Controversial, perhaps, but he is not one to sit on the fence. He tells things how he sees them, whether it makes for uncomfortable viewing, reading, listening – or not.

But that's because he makes you sit up, assess, perhaps disagree, but always think more deeply.

The talk also focussed on his book, Natives: Race and Class in the Ruins of Empire.

He said after writing it he felt huge joy and also complete apathy because he had put that much effort into it.

Having grown in a mixed race family – he has a Scottish mother and Jamaican father – he was politically aware from a very young age.
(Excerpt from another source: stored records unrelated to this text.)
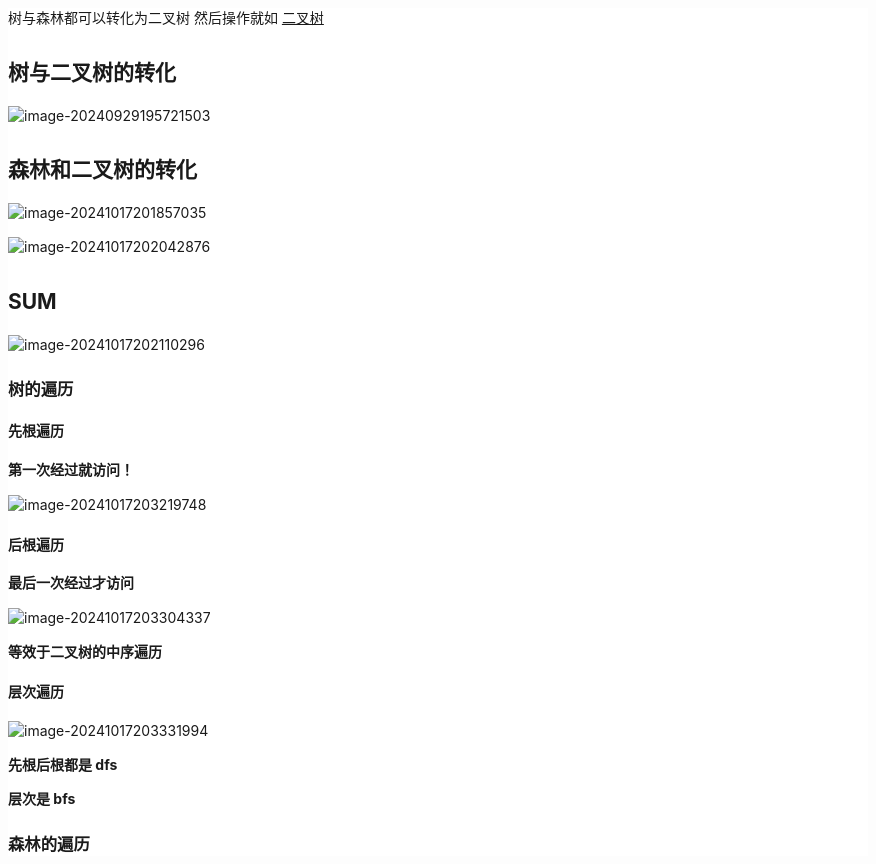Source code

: 树与森林都可以转化为二叉树 然后操作就如 [二叉树](#二叉树)

## 树与二叉树的转化

![image-20240929195721503](C:/Users/33813/AppData/Roaming/Typora/typora-user-images/image-20240929195721503.png)







## 森林和二叉树的转化

![image-20241017201857035](https://cdn.jsdelivr.net/gh/kasahuki/os_test@main/img/image-20241017201857035.png)



![image-20241017202042876](https://cdn.jsdelivr.net/gh/kasahuki/os_test@main/img/image-20241017202042876.png)

## SUM



![image-20241017202110296](https://cdn.jsdelivr.net/gh/kasahuki/os_test@main/img/image-20241017202110296.png)

### 树的遍历

#### 先根遍历

**第一次经过就访问！**



![image-20241017203219748](https://cdn.jsdelivr.net/gh/kasahuki/os_test@main/img/image-20241017203219748.png)

#### 后根遍历

**最后一次经过才访问**

![image-20241017203304337](https://cdn.jsdelivr.net/gh/kasahuki/os_test@main/img/image-20241017203304337.png)

**等效于二叉树的中序遍历**

#### 层次遍历

![image-20241017203331994](https://cdn.jsdelivr.net/gh/kasahuki/os_test@main/img/image-20241017203331994.png)

**先根后根都是 dfs**

**层次是 bfs**





### 森林的遍历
He had to be.

Whether it was dealing with racism, questioning the true legacy of the British empire, turning to crime, preparing for his first stop and search off the police "because that's what happens to black people" or arguing about how knife crime cannot be so easily labelled as black crime - because the root causes run so much deeper than that - he talked passionately about so many subjects.

He talks of survival, being accepted, his racial awakening, and the conflict he felt feeling so angry about what he saw around him while at the same time knowing he had the brain and intelligence to take on the system in a completely different way – through his music, lectures and documentaries (Akala's Odyssey is well worth a watch).

Perhaps he sums his feeling up most succinctly when he says, "people get more upset by being called a racist than by racist things".

I think what he means by that is rather than going straight on the defensive, we should look at why certain people feel more oppressed than others and discuss it in a much more open way, to try and work out how we can all feel more equal.

Akala has a lot to say and the world would be a better place if more of us listened to him.